Eine Naturliebhaberin gab mir den Tipp, auf dieser Insel zu wandern. Das war im Juli. Alsdann hatte ich eine Buchung für Ende Oktober in der Hand. Im Kopf eine Vulkaninsel, klein, nahe…
Die Flugzeiten wurden mehrmals geändert um schlussendlich in der Früh los zu gehen und am letzten Tag am Abend zu enden. Welch ein Glück! Denn, wie ich bei näherer Betrachtung (1 Tag vor der Reise) fest stellte, dauert die Anreise einen ganzen Tag und detto die Abreise auch…

Bei uns in Wien war es der 1. richtige Herbsttag mit Regen, Blätterfall und kühleren Temperaturen.
In Tenerife Sur stieg ich aus dem Flieger aus und wurde erschlagen von einer Feuchtigkeit und Hitze. Ein Ortsbus brachte mich um € 3,-- zum Fähranleger in Los Cristianos, wo um 14.30 h kein Schiff nach La Gomera fuhr, sondern, wie ich vom Hafenpolizisten (!) erfuhr, erst am Abend, Las Armas um 19 h, dauert 1 Stunde und noch etwas; Fred Olsen um 20.30 h, Dauer: 40 min. Alle Schalter waren geschlossen, nur aus dem Cafe im 1. Stock ertönte Musik.

Eine Dame kramte in ihren Sachen und so fragte ich um Informationen. Sie nehme Fred Olsen, ziehe sich eben um in diesem Klima, um dann an den Strand zu wandern. Wenigstens war ich nicht allein dem vorübergehenden Abriss des Reisens ausgeliefert.
Mitten im Wartesaal zogen wir uns Shorts an und beschlossen, die kommenden 3 Stunden gemeinsam zu verbringen. Dies deshalb, weil die nicht weit von mir in Wien wohnende Reisekollegin ebenfalls Wandern und Jodeln heuer in Österreich belegt hatte und mit „Weltweitwandern“ in La Gomera die kommende Woche unterwegs sein wollte. Ich stellte ihr Jodelkontakte in Wien in Aussicht.
Sie hatte ihr Gepäck im Kofferzug von Fred Olsen versperrt, mein Koffer kam in einen Kleinbus von Las Armas, wo sich nur die Schiebetür schließen ließ.

An der Strandpromenade erstand ich ein schmuckes Sommerkleidchen und dann gab´s um € 5,-- ein gutes Mittagsmenü.

In der Dunkelheit, nach 20 h, legte die Fähre in San Sebastian, „La Villa“ genannt, La Gomera, an.

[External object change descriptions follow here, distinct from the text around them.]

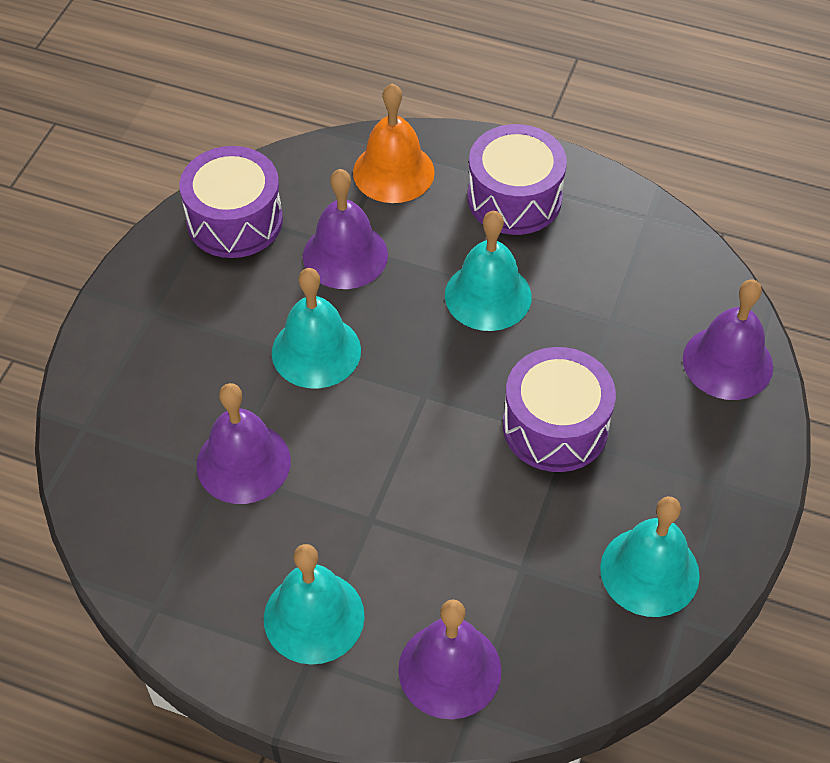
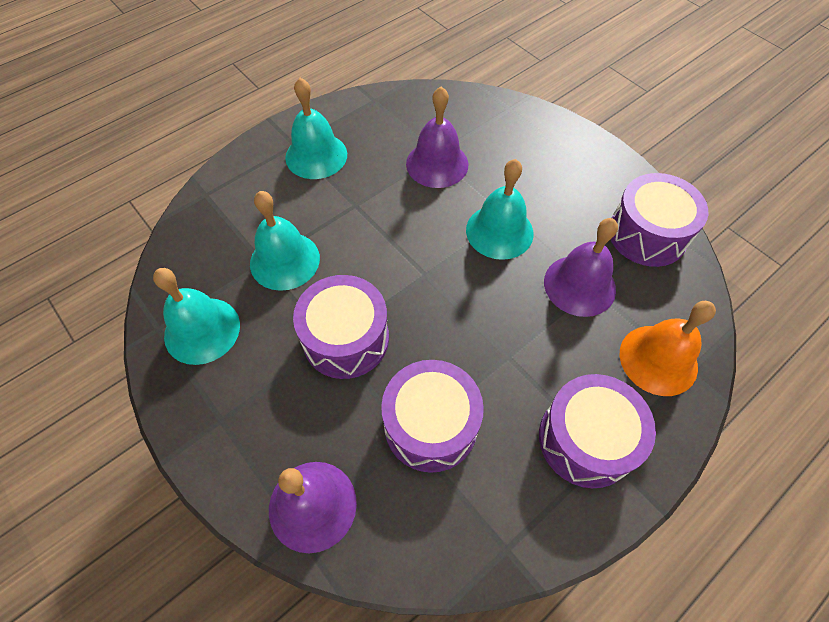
camera: 120 degrees right, 5 degrees up
(449, 669) = (236, 198): purple bell -> none
(488, 295) = (489, 359): turquoise bell -> turquoise bell (284, 260)
(588, 311) = (430, 425): none -> purple drum

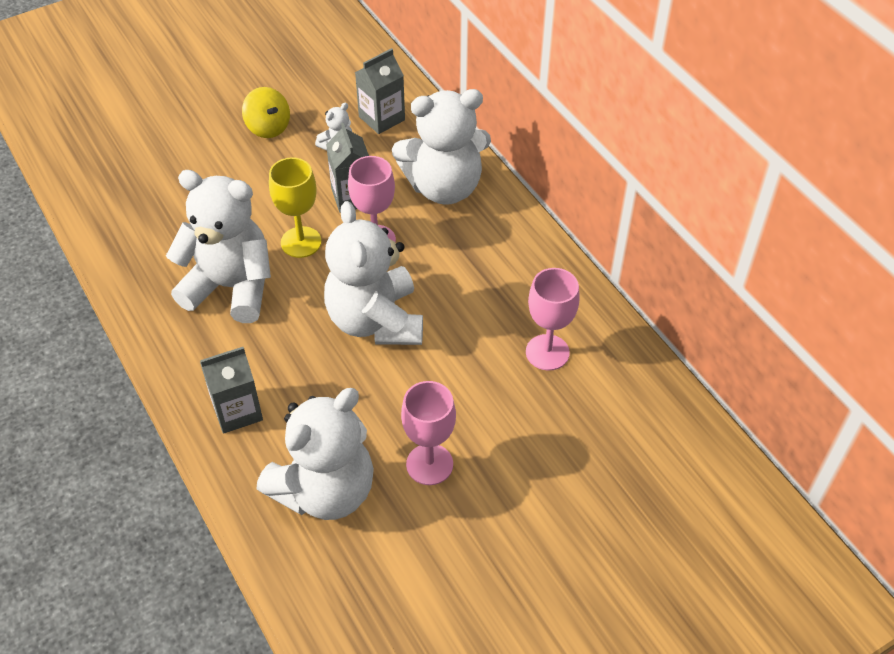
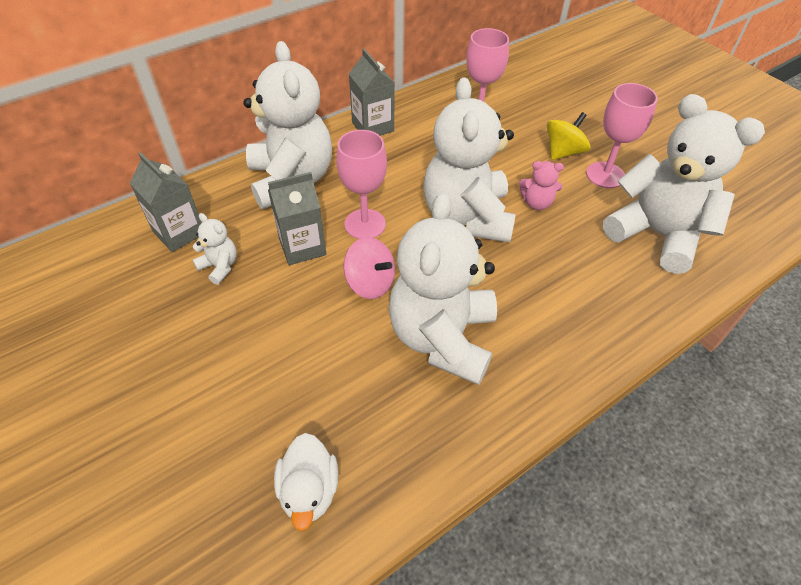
camera: 95 degrees left, 0 degrees up
(125, 205) = (309, 490): none -> white duck
(237, 411) = (600, 307): grey carton -> grey carton (373, 127)
(268, 127) = (173, 338): yellow spinning top -> yellow spinning top (563, 152)
(301, 242) = (370, 283): yellow goblet -> pink spinning top
(375, 321) = (467, 216): white teddy bear -> white teddy bear turned 105 degrees clockwise
(389, 385) = (536, 203): none -> pink teddy bear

Meine Hoffnung, den Linienbus in die Berge zu ergattern, schwand dahin. Nur mehr Taxis seien möglich. Statt der in Teneriffa prophezeiten € 25,-- wurden es fast € 50,--, was mich demoralisierte. Aber der junge Taxler glich dies mit netter Konversation über das Staatssystem, die Unabhängigkeit der Gomeros und Hörhilfen (!) aus. Alles in Spanisch, selbstverständlich. Da hörte ich auch das Wort „Guagua“ (sprich: Wawa) für Autobus wieder, das ich vor 27 Jahren am Sprachkurs in Gran Canaria erworben hatte. Ich war daheim!

Telefonisch von Wien aus hatte ich ein Pensionszimmer in Valle Hermoso bestellt, € 15,-- ohne Frühstück, passt! Ich stieg aus dem Taxi an der Plaza Mayor und der Barbesitzer Manuel begrüßte mich: „!Hola, Susana!“ Wieder angekommen. La Gomera ist die ruhigste Insel der Kanaren, nicht so touristisch laut wie Gran Canaria oder Teneriffa. Einzig das Valle Gran Rey und natürlich die Hauptstadt

Mein Zimmer lag hinter einem Lichthof, Bad war extra. Der Sohn der Bar informierte mich, morgen, Sonntag, ist erst um 8 h Öffnung der Bar, unter der Woche um 6 h. Okay! – um mich dann doch um 7.30 h vor verschlossenen Rollläden ein zu finden, da auch hier eine Umstellung auf Winterzeit passierte. So traf ich auf Thomas aus Deutschland, der an einem der Silbertischchen gemütlich mit Tschick den Tag begrüßte. Er erteilte mir wichtige Informationen, legte Kontakte. Sehr praktisch! Leider fuhr er für die nächsten Tage ins Spital in die Hauptstadt. Er freute sich, nach langem wieder soviel Deutsch reden zu können! Am 1.11. würde er am Hauptplatz in eine eigene Wohnung um € 200,-- Monatsmiete einziehen können, € 200,-- blieben ihm dann zum Leben.
Zum Frühstück gab´s Schwarztee, der sich als Früchtetee entpuppte und Tostadas mit Miel de Palma (Palmenhonig). Laut Thomas sehr nahrhaft, er habe tagelang nur von diesem verdünnten Honigsaft getrunken, als er „schlecht zu essen“ hatte.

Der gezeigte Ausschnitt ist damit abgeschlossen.